Depth and Feature Learning are Provably Beneficial for Neural Network Discriminators
This provides theoretical proof for why deep GAN discriminators and feature learning are effective, addressing a foundational issue in machine learning theory.
The paper tackles the problem of proving the benefits of depth and feature learning in neural network discriminators by constructing distributions where deep or feature-learning networks achieve polynomial separation while shallow or fixed-kernel networks fail with exponential decline, showing concrete separation bounds like Ω(1/d²) and Ω(1/(d log d)).
We construct pairs of distributions $μ_d, ν_d$ on $\mathbb{R}^d$ such that the quantity $|\mathbb{E}_{x \sim μ_d} [F(x)] - \mathbb{E}_{x \sim ν_d} [F(x)]|$ decreases as $Ω(1/d^2)$ for some three-layer ReLU network $F$ with polynomial width and weights, while declining exponentially in $d$ if $F$ is any two-layer network with polynomial weights. This shows that deep GAN discriminators are able to distinguish distributions that shallow discriminators cannot.
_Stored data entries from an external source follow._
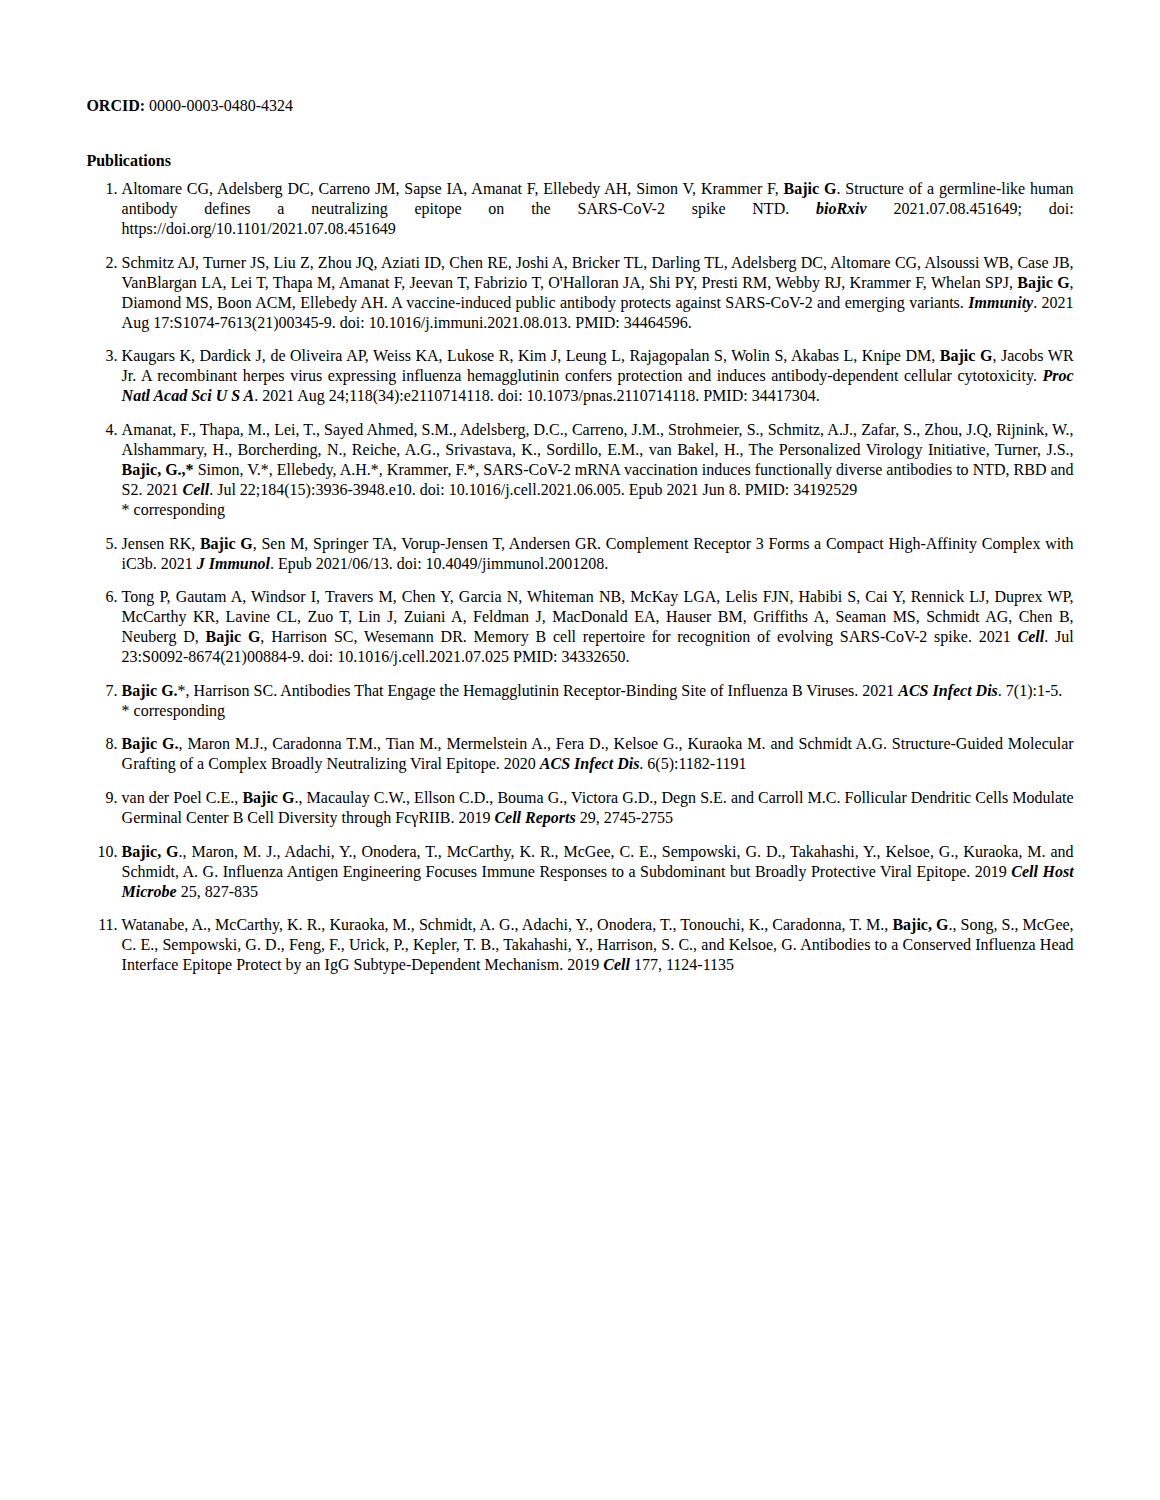ORCID: 0000-0003-0480-4324
Publications
Altomare CG, Adelsberg DC, Carreno JM, Sapse IA, Amanat F, Ellebedy AH, Simon V, Krammer F, Bajic G. Structure of a germline-like human antibody defines a neutralizing epitope on the SARS-CoV-2 spike NTD. bioRxiv 2021.07.08.451649; doi: https://doi.org/10.1101/2021.07.08.451649
Schmitz AJ, Turner JS, Liu Z, Zhou JQ, Aziati ID, Chen RE, Joshi A, Bricker TL, Darling TL, Adelsberg DC, Altomare CG, Alsoussi WB, Case JB, VanBlargan LA, Lei T, Thapa M, Amanat F, Jeevan T, Fabrizio T, O'Halloran JA, Shi PY, Presti RM, Webby RJ, Krammer F, Whelan SPJ, Bajic G, Diamond MS, Boon ACM, Ellebedy AH. A vaccine-induced public antibody protects against SARS-CoV-2 and emerging variants. Immunity. 2021 Aug 17:S1074-7613(21)00345-9. doi: 10.1016/j.immuni.2021.08.013. PMID: 34464596.
Kaugars K, Dardick J, de Oliveira AP, Weiss KA, Lukose R, Kim J, Leung L, Rajagopalan S, Wolin S, Akabas L, Knipe DM, Bajic G, Jacobs WR Jr. A recombinant herpes virus expressing influenza hemagglutinin confers protection and induces antibody-dependent cellular cytotoxicity. Proc Natl Acad Sci U S A. 2021 Aug 24;118(34):e2110714118. doi: 10.1073/pnas.2110714118. PMID: 34417304.
Amanat, F., Thapa, M., Lei, T., Sayed Ahmed, S.M., Adelsberg, D.C., Carreno, J.M., Strohmeier, S., Schmitz, A.J., Zafar, S., Zhou, J.Q, Rijnink, W., Alshammary, H., Borcherding, N., Reiche, A.G., Srivastava, K., Sordillo, E.M., van Bakel, H., The Personalized Virology Initiative, Turner, J.S., Bajic, G.,* Simon, V.*, Ellebedy, A.H.*, Krammer, F.*, SARS-CoV-2 mRNA vaccination induces functionally diverse antibodies to NTD, RBD and S2. 2021 Cell. Jul 22;184(15):3936-3948.e10. doi: 10.1016/j.cell.2021.06.005. Epub 2021 Jun 8. PMID: 34192529 * corresponding
Jensen RK, Bajic G, Sen M, Springer TA, Vorup-Jensen T, Andersen GR. Complement Receptor 3 Forms a Compact High-Affinity Complex with iC3b. 2021 J Immunol. Epub 2021/06/13. doi: 10.4049/jimmunol.2001208.
Tong P, Gautam A, Windsor I, Travers M, Chen Y, Garcia N, Whiteman NB, McKay LGA, Lelis FJN, Habibi S, Cai Y, Rennick LJ, Duprex WP, McCarthy KR, Lavine CL, Zuo T, Lin J, Zuiani A, Feldman J, MacDonald EA, Hauser BM, Griffiths A, Seaman MS, Schmidt AG, Chen B, Neuberg D, Bajic G, Harrison SC, Wesemann DR. Memory B cell repertoire for recognition of evolving SARS-CoV-2 spike. 2021 Cell. Jul 23:S0092-8674(21)00884-9. doi: 10.1016/j.cell.2021.07.025 PMID: 34332650.
Bajic G.*, Harrison SC. Antibodies That Engage the Hemagglutinin Receptor-Binding Site of Influenza B Viruses. 2021 ACS Infect Dis. 7(1):1-5. * corresponding
Bajic G., Maron M.J., Caradonna T.M., Tian M., Mermelstein A., Fera D., Kelsoe G., Kuraoka M. and Schmidt A.G. Structure-Guided Molecular Grafting of a Complex Broadly Neutralizing Viral Epitope. 2020 ACS Infect Dis. 6(5):1182-1191
van der Poel C.E., Bajic G., Macaulay C.W., Ellson C.D., Bouma G., Victora G.D., Degn S.E. and Carroll M.C. Follicular Dendritic Cells Modulate Germinal Center B Cell Diversity through FcγRIIB. 2019 Cell Reports 29, 2745-2755
Bajic, G., Maron, M. J., Adachi, Y., Onodera, T., McCarthy, K. R., McGee, C. E., Sempowski, G. D., Takahashi, Y., Kelsoe, G., Kuraoka, M. and Schmidt, A. G. Influenza Antigen Engineering Focuses Immune Responses to a Subdominant but Broadly Protective Viral Epitope. 2019 Cell Host Microbe 25, 827-835
Watanabe, A., McCarthy, K. R., Kuraoka, M., Schmidt, A. G., Adachi, Y., Onodera, T., Tonouchi, K., Caradonna, T. M., Bajic, G., Song, S., McGee, C. E., Sempowski, G. D., Feng, F., Urick, P., Kepler, T. B., Takahashi, Y., Harrison, S. C., and Kelsoe, G. Antibodies to a Conserved Influenza Head Interface Epitope Protect by an IgG Subtype-Dependent Mechanism. 2019 Cell 177, 1124-1135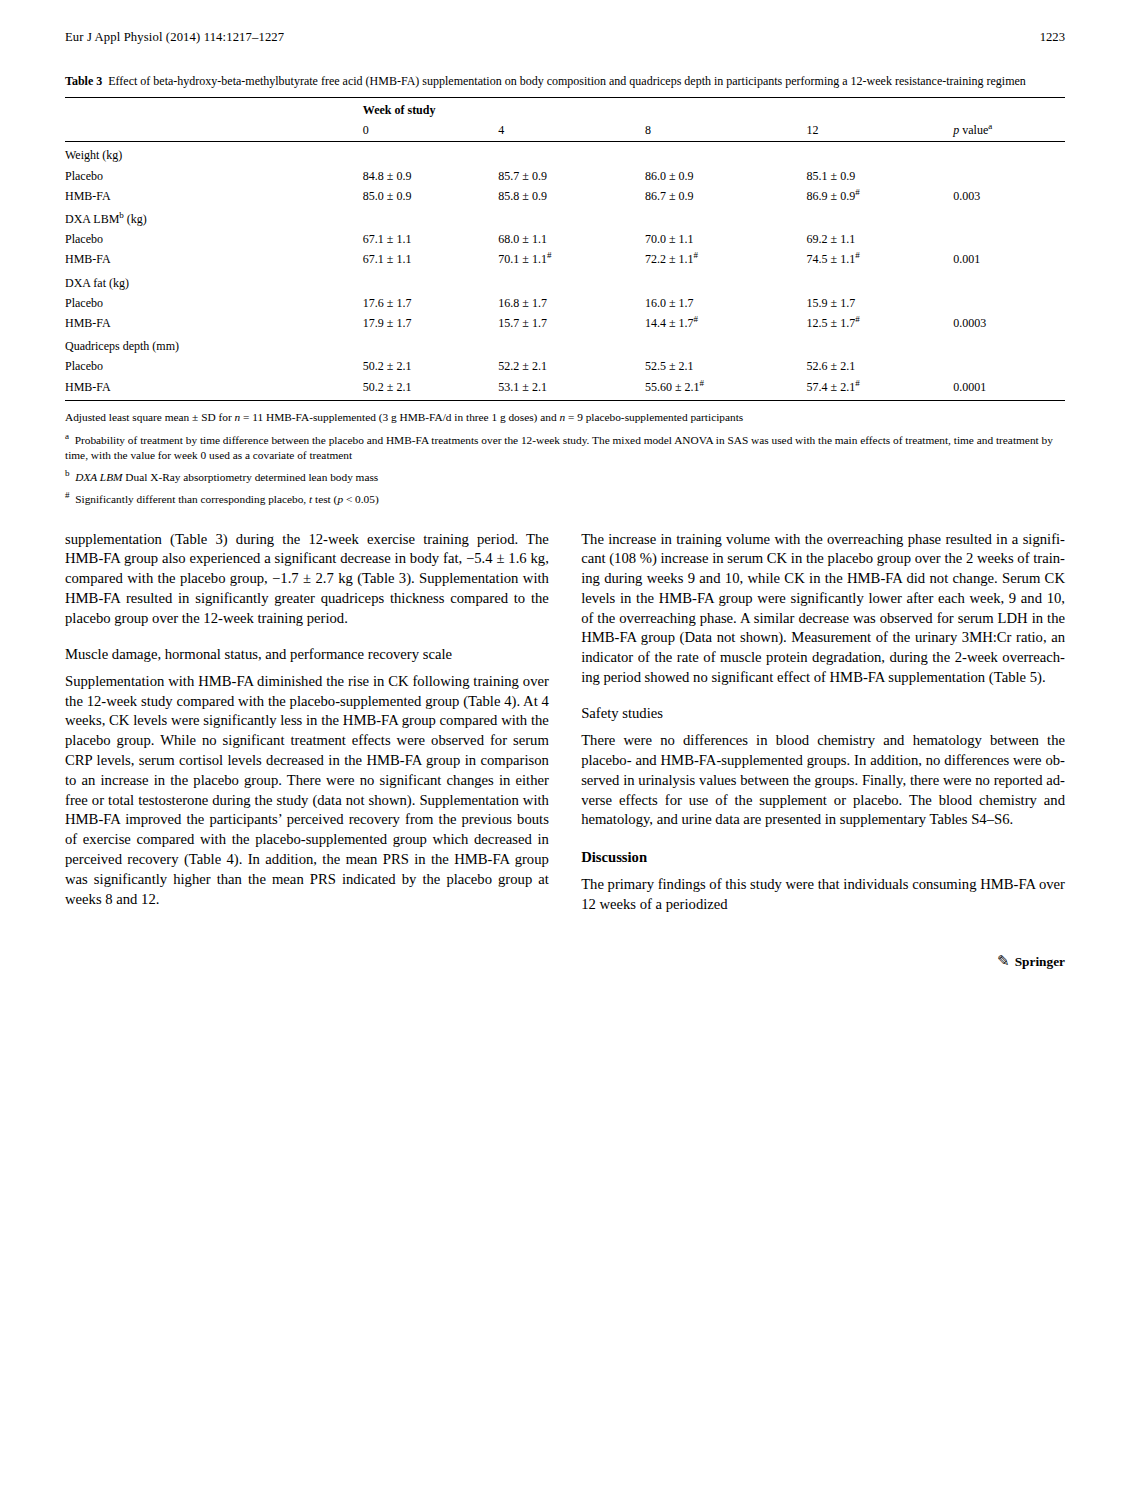Eur J Appl Physiol (2014) 114:1217–1227 1223
Table 3 Effect of beta-hydroxy-beta-methylbutyrate free acid (HMB-FA) supplementation on body composition and quadriceps depth in participants performing a 12-week resistance-training regimen
| | Week of study | |
| --- | --- | --- |
| | 0 | 4 | 8 | 12 | p value a |
| Weight (kg) | | | | | |
| Placebo | 84.8 ± 0.9 | 85.7 ± 0.9 | 86.0 ± 0.9 | 85.1 ± 0.9 | |
| HMB-FA | 85.0 ± 0.9 | 85.8 ± 0.9 | 86.7 ± 0.9 | 86.9 ± 0.9 # | 0.003 |
| DXA LBM b (kg) | | | | | |
| Placebo | 67.1 ± 1.1 | 68.0 ± 1.1 | 70.0 ± 1.1 | 69.2 ± 1.1 | |
| HMB-FA | 67.1 ± 1.1 | 70.1 ± 1.1 # | 72.2 ± 1.1 # | 74.5 ± 1.1 # | 0.001 |
| DXA fat (kg) | | | | | |
| Placebo | 17.6 ± 1.7 | 16.8 ± 1.7 | 16.0 ± 1.7 | 15.9 ± 1.7 | |
| HMB-FA | 17.9 ± 1.7 | 15.7 ± 1.7 | 14.4 ± 1.7 # | 12.5 ± 1.7 # | 0.0003 |
| Quadriceps depth (mm) | | | | | |
| Placebo | 50.2 ± 2.1 | 52.2 ± 2.1 | 52.5 ± 2.1 | 52.6 ± 2.1 | |
| HMB-FA | 50.2 ± 2.1 | 53.1 ± 2.1 | 55.60 ± 2.1 # | 57.4 ± 2.1 # | 0.0001 |
Adjusted least square mean ± SD for n = 11 HMB-FA-supplemented (3 g HMB-FA/d in three 1 g doses) and n = 9 placebo-supplemented participants
a Probability of treatment by time difference between the placebo and HMB-FA treatments over the 12-week study. The mixed model ANOVA in SAS was used with the main effects of treatment, time and treatment by time, with the value for week 0 used as a covariate of treatment
b DXA LBM Dual X-Ray absorptiometry determined lean body mass
# Significantly different than corresponding placebo, t test (p < 0.05)
supplementation (Table 3) during the 12-week exercise training period. The HMB-FA group also experienced a significant decrease in body fat, −5.4 ± 1.6 kg, compared with the placebo group, −1.7 ± 2.7 kg (Table 3). Supplementation with HMB-FA resulted in significantly greater quadriceps thickness compared to the placebo group over the 12-week training period.
Muscle damage, hormonal status, and performance recovery scale
Supplementation with HMB-FA diminished the rise in CK following training over the 12-week study compared with the placebo-supplemented group (Table 4). At 4 weeks, CK levels were significantly less in the HMB-FA group compared with the placebo group. While no significant treatment effects were observed for serum CRP levels, serum cortisol levels decreased in the HMB-FA group in comparison to an increase in the placebo group. There were no significant changes in either free or total testosterone during the study (data not shown). Supplementation with HMB-FA improved the participants’ perceived recovery from the previous bouts of exercise compared with the placebo-supplemented group which decreased in perceived recovery (Table 4). In addition, the mean PRS in the HMB-FA group was significantly higher than the mean PRS indicated by the placebo group at weeks 8 and 12.
The increase in training volume with the overreaching phase resulted in a significant (108 %) increase in serum CK in the placebo group over the 2 weeks of training during weeks 9 and 10, while CK in the HMB-FA did not change. Serum CK levels in the HMB-FA group were significantly lower after each week, 9 and 10, of the overreaching phase. A similar decrease was observed for serum LDH in the HMB-FA group (Data not shown). Measurement of the urinary 3MH:Cr ratio, an indicator of the rate of muscle protein degradation, during the 2-week overreaching period showed no significant effect of HMB-FA supplementation (Table 5).
Safety studies
There were no differences in blood chemistry and hematology between the placebo- and HMB-FA-supplemented groups. In addition, no differences were observed in urinalysis values between the groups. Finally, there were no reported adverse effects for use of the supplement or placebo. The blood chemistry and hematology, and urine data are presented in supplementary Tables S4–S6.
Discussion
The primary findings of this study were that individuals consuming HMB-FA over 12 weeks of a periodized
✎Springer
Analogously, we build pairs of distributions $μ_d, ν_d$ on $\mathbb{R}^d$ such that $|\mathbb{E}_{x \sim μ_d} [F(x)] - \mathbb{E}_{x \sim ν_d} [F(x)]|$ decreases as $Ω(1/(d\log d))$ for two-layer ReLU networks with polynomial weights, while declining exponentially for bounded-norm functions in the associated RKHS. This confirms that feature learning is beneficial for discriminators. Our bounds are based on Fourier transforms.